In John Hustons Klassiker „Misfits – Nicht gesellschaftsfähig“ von 1961 erklärt die von Marilyn Monroe verkörperte Tänzerin Roslyn, warum sie sich scheiden lassen will: Ihr Mann habe zwar im Alltag neben ihr gesessen, „aber er war nicht da“. Wenn das ein Scheidungsgrund sein solle, entgegnet ihre Freundin trocken, dann blieben in ganz Amerika noch elf Ehepaare übrig. Zu ihrem Ex sagt Roslyn die finalen Worte: „Wenn ich schon einsam bin, dann will ich es wenigstens allein sein“.
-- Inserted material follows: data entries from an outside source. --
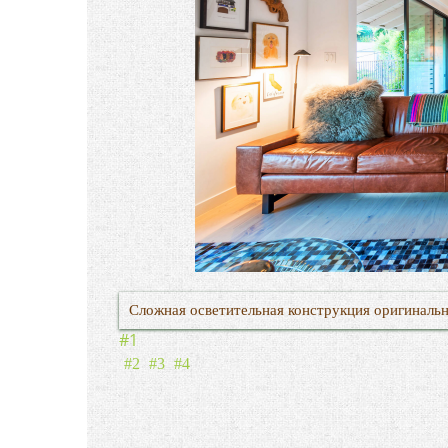
Сложная осветительная конструкция оригинальн
#1
#2
#3
#4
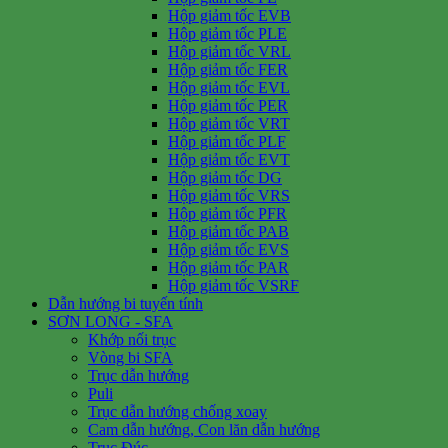
Hộp giảm tốc EVB
Hộp giảm tốc PLE
Hộp giảm tốc VRL
Hộp giảm tốc FER
Hộp giảm tốc EVL
Hộp giảm tốc PER
Hộp giảm tốc VRT
Hộp giảm tốc PLF
Hộp giảm tốc EVT
Hộp giảm tốc DG
Hộp giảm tốc VRS
Hộp giảm tốc PFR
Hộp giảm tốc PAB
Hộp giảm tốc EVS
Hộp giảm tốc PAR
Hộp giảm tốc VSRF
Dẫn hướng bi tuyến tính
SƠN LONG - SFA
Khớp nối trục
Vòng bi SFA
Trục dẫn hướng
Puli
Trục dẫn hướng chống xoay
Cam dẫn hướng, Con lăn dẫn hướng
Trục Đúc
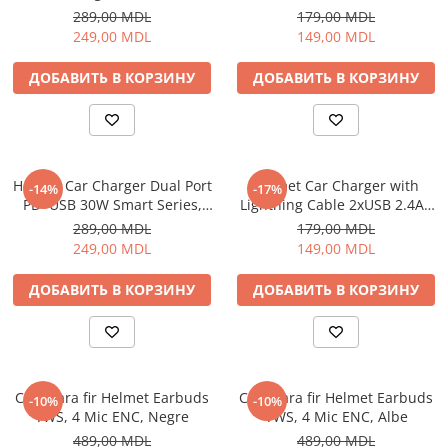
289,00 MDL
179,00 MDL
249,00 MDL
149,00 MDL
ДОБАВИТЬ В КОРЗИНУ
ДОБАВИТЬ В КОРЗИНУ
Helmet Car Charger Dual Port
Helmet Car Charger with
-14%
-17%
PD+USB 30W Smart Series,
Lightning Cable 2xUSB 2.4A ,
Black
Silver
289,00 MDL
179,00 MDL
249,00 MDL
149,00 MDL
ДОБАВИТЬ В КОРЗИНУ
ДОБАВИТЬ В КОРЗИНУ
Casti fara fir Helmet Earbuds
Casti fara fir Helmet Earbuds
-10%
-10%
TWS, 4 Mic ENC, Negre
TWS, 4 Mic ENC, Albe
489,00 MDL
489,00 MDL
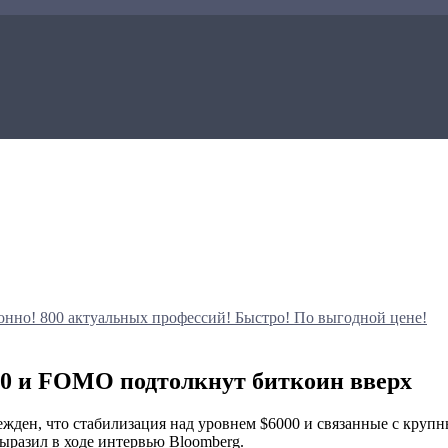
онно!
800 актуальных профессий!
Быстро! По выгодной цене!
00 и FOMO подтолкнут биткоин вверх
 убежден, что стабилизация над уровнем $6000 и связанные с к
ыразил в ходе интервью Bloomberg.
Mit „Knochen und Namen“ hat der Schauspieler und Regisseur Fabian Stumm eine Art tragikomische Meditation zu diesem Wortwechsel gedreht. In seinem Langfilmdebüt über zwei Männer, deren Beziehung an einem toten Punkt angekommen ist, probiert er immer wieder einfache Situationen, Dialoge und Tätigkeiten aus, die um die reale oder mögliche Abwesenheit des Anderen kreisen. Sie sind meist alltäglich und stehen doch in verwandtschaftlicher Beziehung zu etwas Lauterem, „Schreiendem“, wie es einmal heißen wird. Das macht dem Schriftsteller Jonathan, genannt Joni (Knut Berger), Angst, so wie es Monroes Roslyn Angst macht: dass der geliebte Mensch „nicht richtig da“ ist. Weil er nicht weiß, dass er – oder man selbst – von einem Moment zum nächsten wirklich und für immer fort sein könnte.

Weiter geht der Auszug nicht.